I tell him that it is indeed Northern Rhône, but not Cornas. He protests that it is so big, boozy and butch, showing so little other characteristics, that it could only be Cornas from a producer I hate that I have only poured to remind us of the evil filth we hate. That grin on the inside of my face gets even more satisfied.

I insist it is not Cornas, and so he goes through every other Northern Rhône appellation with increasing desperation until the only one he has to guess is Crozes.

“This cannot be Crozes!”, ejaculates The Editor, “It is so big, so heavy! There is no freshness, no elegance. It does not smell like Crozes, it smells of very little apart from alcohol!”

I have a quick smell and taste. Yes, it smells nothing like Crozes, it is completely atypical, just an overripe lump of a wine.

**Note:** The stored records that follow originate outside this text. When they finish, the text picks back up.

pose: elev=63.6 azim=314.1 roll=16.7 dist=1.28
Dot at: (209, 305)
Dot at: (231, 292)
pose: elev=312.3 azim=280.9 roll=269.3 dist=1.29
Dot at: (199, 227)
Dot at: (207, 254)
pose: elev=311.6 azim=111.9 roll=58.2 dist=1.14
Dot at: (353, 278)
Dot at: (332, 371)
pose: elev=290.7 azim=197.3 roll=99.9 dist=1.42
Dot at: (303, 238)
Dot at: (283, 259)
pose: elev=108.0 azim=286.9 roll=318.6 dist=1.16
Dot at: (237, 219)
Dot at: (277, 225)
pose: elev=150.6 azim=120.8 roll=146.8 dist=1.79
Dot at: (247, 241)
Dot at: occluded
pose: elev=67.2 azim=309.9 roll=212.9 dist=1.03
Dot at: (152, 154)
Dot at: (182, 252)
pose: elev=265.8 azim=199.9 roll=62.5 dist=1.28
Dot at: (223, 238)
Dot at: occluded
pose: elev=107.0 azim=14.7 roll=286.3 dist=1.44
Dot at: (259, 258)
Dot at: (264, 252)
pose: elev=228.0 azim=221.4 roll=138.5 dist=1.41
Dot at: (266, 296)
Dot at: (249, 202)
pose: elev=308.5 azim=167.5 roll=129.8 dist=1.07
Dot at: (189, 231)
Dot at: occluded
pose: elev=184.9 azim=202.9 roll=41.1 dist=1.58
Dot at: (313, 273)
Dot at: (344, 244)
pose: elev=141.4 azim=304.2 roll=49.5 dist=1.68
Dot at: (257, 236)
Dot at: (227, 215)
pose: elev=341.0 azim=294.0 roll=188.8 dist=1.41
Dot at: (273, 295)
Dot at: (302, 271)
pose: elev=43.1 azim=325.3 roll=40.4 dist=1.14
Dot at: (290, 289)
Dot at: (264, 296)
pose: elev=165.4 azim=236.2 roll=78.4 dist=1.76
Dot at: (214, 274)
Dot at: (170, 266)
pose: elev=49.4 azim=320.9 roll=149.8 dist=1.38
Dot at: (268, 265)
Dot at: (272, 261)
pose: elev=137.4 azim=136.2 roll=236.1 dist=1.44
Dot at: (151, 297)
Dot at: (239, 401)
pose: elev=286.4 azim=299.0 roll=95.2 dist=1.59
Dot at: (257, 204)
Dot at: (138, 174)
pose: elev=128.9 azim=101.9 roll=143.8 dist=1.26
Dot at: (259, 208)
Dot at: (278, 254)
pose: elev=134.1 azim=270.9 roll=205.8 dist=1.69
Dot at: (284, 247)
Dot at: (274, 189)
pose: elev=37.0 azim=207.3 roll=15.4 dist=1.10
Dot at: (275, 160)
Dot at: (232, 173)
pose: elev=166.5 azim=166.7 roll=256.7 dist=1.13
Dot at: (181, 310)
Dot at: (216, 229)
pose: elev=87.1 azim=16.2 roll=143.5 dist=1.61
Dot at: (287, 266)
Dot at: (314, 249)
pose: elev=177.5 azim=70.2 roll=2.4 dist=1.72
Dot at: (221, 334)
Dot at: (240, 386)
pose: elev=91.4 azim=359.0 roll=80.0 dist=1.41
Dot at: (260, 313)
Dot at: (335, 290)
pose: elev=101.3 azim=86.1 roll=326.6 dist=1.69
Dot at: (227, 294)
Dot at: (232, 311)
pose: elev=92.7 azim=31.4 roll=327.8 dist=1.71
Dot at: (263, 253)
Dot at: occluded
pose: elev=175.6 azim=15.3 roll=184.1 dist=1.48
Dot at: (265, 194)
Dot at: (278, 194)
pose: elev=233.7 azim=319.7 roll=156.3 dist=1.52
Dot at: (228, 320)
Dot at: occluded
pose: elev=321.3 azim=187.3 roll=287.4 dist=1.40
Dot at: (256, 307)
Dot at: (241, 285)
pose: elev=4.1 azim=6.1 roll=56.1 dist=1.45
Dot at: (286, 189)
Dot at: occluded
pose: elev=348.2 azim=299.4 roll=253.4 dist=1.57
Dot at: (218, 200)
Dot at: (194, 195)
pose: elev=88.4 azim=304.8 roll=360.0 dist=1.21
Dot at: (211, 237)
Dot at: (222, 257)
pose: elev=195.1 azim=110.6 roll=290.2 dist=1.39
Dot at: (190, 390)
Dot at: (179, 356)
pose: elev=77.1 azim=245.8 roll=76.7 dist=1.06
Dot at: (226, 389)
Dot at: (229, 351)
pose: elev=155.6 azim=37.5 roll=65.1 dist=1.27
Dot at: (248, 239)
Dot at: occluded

Now, do not come to me saying that it is just the vintage or The Editor and I are incapable of assessing young wine. Leaving The Editor’s prodigious oenological skills to one side, I have simply tasted more wines at every stage in their development than you, I do not care who you are, I have, and then gone on to identify them blind several years later.

This wine bears no relation to the fresh, lively Crozes of Gerard Jaboulet. You may recall I wrote his wines were ‘complex, stylish, refined and elegant’; of those characteristics this wine is only ‘stylish’ and that style is ‘Parkerised to a fabulous degree’.

We discuss the wine further: its emetically harsh tannins, lack of refreshment, lack of complexity and lack of anything fruity beyond hints of cherry jam – there is no pepper, no spice, just awfulness. The Editor is appalled that someone could make such a thing and admits he has no clue what criminal could do such a thing to Crozes.

I lift the bottle from its hiding place and announce it, “This is Crozes-Hermitage Domaine de Thalabert 2018 from Jaboulet.”

“Ah,” says The Editor, “that’s how I remember them!”

And it is how I remember them.

I was right!


Just in case any of you are unconvinced by my desire to challenge my prejudices, I have actually purchased more Jaboulet than this half bottle. I got a couple of 2020s en primeur, a Domaine de Thalabert and a Cornas Domaine Saint Pierre. I will leave them in storage for long enough for them to have realistically gained some maturity. I will taste them then and, if Elitistreview has not been banned because of the ever longer reach of the anti-alcohol lobby’s actions, I will report on them then. Who is up for betting against me?